Hey there I'm new around these parts, I'm from Gainesville, Fl and am an Anthropology student at the University of Florida, I also avidly study Taekwondo.


----------



## MJS (Jan 9, 2005)

Welcome to the fourm!  Enjoy your stay and feel free to ask any questions you may have!  There are many excellent people here with much to offer!

Mike


----------



## KenpoTess (Jan 9, 2005)

Welcome and Enjoy 

~Tess


----------



## Lisa (Jan 9, 2005)

Welcome aboard Art!


----------



## jfarnsworth (Jan 9, 2005)

Welcome and happy posting.


----------



## TigerWoman (Jan 9, 2005)

Howdy back, Art,  welcome to the forum and if you have a question please feel free to ask!  TW


----------



## dubljay (Jan 9, 2005)

Welcome to the forum.  

  wow MJS, jfarnsworth, tiger woman, nalia, and kenpo tess... you guys seem like the official welcome team.  I see most of you guys welcoming the new people every time.

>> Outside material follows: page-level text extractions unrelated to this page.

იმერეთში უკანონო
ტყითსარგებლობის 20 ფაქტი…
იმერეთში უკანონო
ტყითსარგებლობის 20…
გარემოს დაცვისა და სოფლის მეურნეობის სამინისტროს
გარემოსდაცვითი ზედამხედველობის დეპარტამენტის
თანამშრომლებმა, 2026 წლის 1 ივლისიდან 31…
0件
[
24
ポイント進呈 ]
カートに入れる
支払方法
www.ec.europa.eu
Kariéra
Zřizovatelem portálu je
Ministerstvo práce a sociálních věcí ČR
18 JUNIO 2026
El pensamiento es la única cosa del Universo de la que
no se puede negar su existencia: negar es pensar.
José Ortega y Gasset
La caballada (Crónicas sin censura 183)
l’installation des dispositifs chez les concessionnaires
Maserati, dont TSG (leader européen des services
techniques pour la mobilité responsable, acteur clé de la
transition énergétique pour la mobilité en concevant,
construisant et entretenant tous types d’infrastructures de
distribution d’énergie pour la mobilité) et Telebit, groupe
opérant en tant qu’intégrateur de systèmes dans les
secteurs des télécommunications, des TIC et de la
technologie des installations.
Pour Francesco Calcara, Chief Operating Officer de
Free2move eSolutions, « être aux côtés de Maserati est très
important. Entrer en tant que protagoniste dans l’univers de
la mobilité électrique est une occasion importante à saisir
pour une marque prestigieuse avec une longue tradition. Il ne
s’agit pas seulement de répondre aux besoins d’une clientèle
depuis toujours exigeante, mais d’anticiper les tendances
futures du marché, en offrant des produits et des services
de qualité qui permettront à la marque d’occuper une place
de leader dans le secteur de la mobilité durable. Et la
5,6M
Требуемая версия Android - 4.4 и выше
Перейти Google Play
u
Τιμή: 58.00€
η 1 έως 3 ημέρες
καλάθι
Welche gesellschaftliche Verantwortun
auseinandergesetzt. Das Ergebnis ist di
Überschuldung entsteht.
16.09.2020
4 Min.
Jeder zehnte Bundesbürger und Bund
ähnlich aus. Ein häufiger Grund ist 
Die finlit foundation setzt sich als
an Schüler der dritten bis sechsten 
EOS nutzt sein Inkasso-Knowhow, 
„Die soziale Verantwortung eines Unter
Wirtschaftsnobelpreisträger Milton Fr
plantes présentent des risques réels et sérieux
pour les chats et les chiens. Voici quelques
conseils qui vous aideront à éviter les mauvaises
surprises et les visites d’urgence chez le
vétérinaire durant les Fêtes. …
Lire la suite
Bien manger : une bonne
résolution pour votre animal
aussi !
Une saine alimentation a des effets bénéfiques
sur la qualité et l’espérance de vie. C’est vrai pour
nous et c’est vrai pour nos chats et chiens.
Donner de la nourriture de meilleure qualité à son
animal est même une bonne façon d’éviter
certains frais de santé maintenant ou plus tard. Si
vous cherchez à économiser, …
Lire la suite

 again, welcome to MartialTalk art.


----------



## AC_Pilot (Jan 9, 2005)

Welcome on board, buddy  .. this site is a great resource for learning about the various arts and theories, and a lot more. I'm new here too but impressed by the experienced MA-ists posting here..


----------



## Raewyn (Jan 10, 2005)

Hi, welcome aboard and enjoy


----------



## jjmcc (Jan 10, 2005)

Hello and Welcome


----------



## shesulsa (Jan 12, 2005)

Hi Artless.  Welcome to MT!


----------



## still learning (Jan 13, 2005)

Hello, Welcome to the forums!  Have a great school year......'Aloha


----------



## Darksoul (Jan 17, 2005)

-Hello and welcome! How is Florida this time of year? And how is college?

A---)


----------



## Flamebearer (Jan 17, 2005)

Howdy yourself!

Welcome!

(Darksoul, I like the sig)

-Flamebearer


----------



## Gin-Gin (Jan 17, 2005)

Hi & Welcome to MT--Hope you enjoy it! artyon:


----------



## Vadim (Jan 25, 2005)

Welcome to the boards! Happy posting.:asian: 

-Vadim


----------